Microsoft 用 RAMPART 同 Clarity 令企業 AI Agent 更安全

RAMPART：為 AI Agent 做持續對抗測試

RAMPART（Risk Assessment and Measurement Platform for Agentic Red Teaming） 係專為 AI agents 設計嘅測試框架。工程師可以把正常情境同攻擊情境寫成自動化測試。

與 pytest 測試流程整合

RAMPART 最大特色係 原生支援 pytest。pytest 係 Python 生態中最常用嘅測試框架之一。

意味住開發者可以用同樣方式寫：

• 單元測試
• 整合測試
• AI 安全測試

然後一齊在 CI pipeline 入面執行。

對工程團隊嚟講，呢個設計大幅降低導入門檻，因為唔需要學一套全新工具。

將攻擊情境寫成測試

RAMPART 可以模擬 AI agent 在真實環境可能遇到嘅攻擊，例如：

• Prompt injection 嘗試
• 試圖繞過安全政策嘅指令
• 危險工具調用（例如 shell command）
• 敏感資料外洩請求

每個場景都可以寫成測試，檢查 AI 代理會唔會拒絕危險行為。

將紅隊發現變成回歸測試

AI 系統經常由安全團隊做 red teaming（紅隊測試） 去找漏洞。

RAMPART 的重點係：

將一次性漏洞發現，變成永久測試。

例如，如果紅隊發現一個 prompt injection 可以令 agent 洩露資料，工程師可以把該場景寫成 回歸測試（regression test），確保之後更新模型或提示詞時唔會再出現同樣問題。

應對 AI 的「非確定性」

同傳統軟件唔同，AI agent 嘅行為通常 唔完全 deterministic（非確定性）。

即係話：

• 一次測試成功
• 並唔代表之後每次都安全

RAMPART 透過 多次重複執行風險場景，幫團隊監測長期行為變化，而唔係依賴單次測試結果。

與 CI/CD 流程整合

由於測試可以在 CI/CD pipeline 中執行，企業可以設定安全門檻。例如當以下元素改動時自動測試：

• prompt 或 agent 指令
• 使用的模型
• API 或工具連接
• 檢索資料來源
• 安全政策

如果安全測試失敗，系統可以 阻止部署。

Clarity：在寫程式之前思考風險

如果話 RAMPART 係「測試工具」，咁 Clarity 就更似 設計階段的安全思考框架。
^^^^
**待解問題:**
- 1) 將談 RAMPART 與 Clarity 的文章中，自「將一次性漏洞發現，變成永久測試。」起一直到「RAMPART 透過 多次重複執行風險場景，幫團隊監測長期行為變化，而唔係依賴單次測試結果。」止的全部文字原樣照錄。
- 2) 接著 RAMPART 與 Clarity 這篇文章的最後一句往下續寫。
清單內容與此處無關。

資料條目
^^^^
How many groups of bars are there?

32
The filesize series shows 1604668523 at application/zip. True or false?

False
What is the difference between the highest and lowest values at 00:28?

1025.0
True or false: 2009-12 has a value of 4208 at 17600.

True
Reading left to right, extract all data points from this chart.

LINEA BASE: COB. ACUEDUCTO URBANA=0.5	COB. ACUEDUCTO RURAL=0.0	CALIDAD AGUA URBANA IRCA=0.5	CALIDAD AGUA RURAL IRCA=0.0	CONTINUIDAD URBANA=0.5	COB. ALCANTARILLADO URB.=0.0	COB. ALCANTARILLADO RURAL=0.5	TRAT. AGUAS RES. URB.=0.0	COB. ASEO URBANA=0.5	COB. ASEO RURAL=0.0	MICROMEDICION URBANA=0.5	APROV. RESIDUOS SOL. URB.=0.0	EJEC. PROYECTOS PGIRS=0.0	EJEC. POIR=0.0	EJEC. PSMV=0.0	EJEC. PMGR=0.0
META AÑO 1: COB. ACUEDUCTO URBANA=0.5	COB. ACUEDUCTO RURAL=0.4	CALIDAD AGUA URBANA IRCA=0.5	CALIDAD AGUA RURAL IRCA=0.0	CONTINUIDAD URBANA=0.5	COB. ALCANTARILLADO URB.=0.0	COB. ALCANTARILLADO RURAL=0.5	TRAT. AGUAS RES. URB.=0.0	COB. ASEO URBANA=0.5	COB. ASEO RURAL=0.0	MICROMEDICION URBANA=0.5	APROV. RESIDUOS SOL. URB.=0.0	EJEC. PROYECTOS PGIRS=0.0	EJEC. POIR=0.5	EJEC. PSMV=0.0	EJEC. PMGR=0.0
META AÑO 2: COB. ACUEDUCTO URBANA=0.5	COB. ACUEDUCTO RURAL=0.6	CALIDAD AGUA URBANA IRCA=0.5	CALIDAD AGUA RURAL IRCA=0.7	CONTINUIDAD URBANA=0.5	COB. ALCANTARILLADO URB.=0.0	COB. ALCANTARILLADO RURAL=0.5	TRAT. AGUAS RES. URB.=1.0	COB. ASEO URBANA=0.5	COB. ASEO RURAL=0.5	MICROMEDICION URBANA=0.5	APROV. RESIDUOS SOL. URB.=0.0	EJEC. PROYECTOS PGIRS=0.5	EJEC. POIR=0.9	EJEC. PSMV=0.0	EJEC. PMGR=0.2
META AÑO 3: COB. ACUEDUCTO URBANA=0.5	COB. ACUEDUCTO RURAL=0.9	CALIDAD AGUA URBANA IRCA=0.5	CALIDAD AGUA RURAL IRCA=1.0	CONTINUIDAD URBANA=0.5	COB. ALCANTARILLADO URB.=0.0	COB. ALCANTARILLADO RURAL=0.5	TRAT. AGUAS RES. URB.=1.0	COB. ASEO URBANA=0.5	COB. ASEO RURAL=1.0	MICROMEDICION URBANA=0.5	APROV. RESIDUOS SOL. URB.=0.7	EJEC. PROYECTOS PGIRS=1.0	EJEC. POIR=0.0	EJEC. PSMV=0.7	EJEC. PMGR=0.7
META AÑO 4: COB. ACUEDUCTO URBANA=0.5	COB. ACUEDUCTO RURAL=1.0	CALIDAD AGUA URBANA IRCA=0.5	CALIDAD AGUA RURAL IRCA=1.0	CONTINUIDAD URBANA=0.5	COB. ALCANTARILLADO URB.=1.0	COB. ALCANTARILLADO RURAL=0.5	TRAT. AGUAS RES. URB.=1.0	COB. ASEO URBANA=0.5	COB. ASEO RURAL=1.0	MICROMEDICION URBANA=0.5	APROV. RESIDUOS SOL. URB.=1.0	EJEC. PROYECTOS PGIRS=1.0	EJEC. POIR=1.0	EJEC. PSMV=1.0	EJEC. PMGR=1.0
^^^^
**各題答案:**
- 1)
將一次性漏洞發現，變成永久測試。

例如，如果紅隊發現一個 prompt injection 可以令 agent 洩露資料，工程師可以把該場景寫成 回歸測試（regression test），確保之後更新模型或提示詞時唔會再出現同樣問題。

應對 AI 的「非確定性」

同傳統軟件唔同，AI agent 嘅行為通常 唔完全 deterministic（非確定性）。

即係話：

• 一次測試成功
• 並唔代表之後每次都安全

RAMPART 透過 多次重複執行風險場景，幫團隊監測長期行為變化，而唔係依賴單次測試結果。

- 2)
Microsoft 形容 Clarity 係一個 結構化的「設計討論板」，用來幫團隊回答一些重要問題，例如：

• AI agent 應該做什麼任務？
• 有哪些任務必須拒絕？
• 需要哪些工具或權限？
• 有哪些合理的濫用方式？
• 上線前應該準備哪些安全測試？

透過這些問題，團隊可以在寫程式之前就發現風險。

事故之後的復盤工具

Clarity 不只在規劃階段有用。

當出現以下情況時，它同樣可以派上用場：

• RAMPART 測試失敗
• AI agent 在生產環境出現異常行為
• 發生安全事故

團隊可以用 Clarity 重新檢視設計假設，例如：

• 哪些風險當初被忽略
• 哪些控制措施不足
• 需要新增哪些安全測試

然後再把這些發現轉成新的 RAMPART regression tests，逐步加強系統安全。

為什麼企業 AI 特別需要這種方法

企業 AI agent 往往需要：

• 存取內部資料
• 調用多個 API
• 操作自動化工具
• 與員工或客戶互動

因此，一個 prompt injection 或錯誤工具調用，可能會導致真實營運風險，例如資料洩漏或系統被濫用。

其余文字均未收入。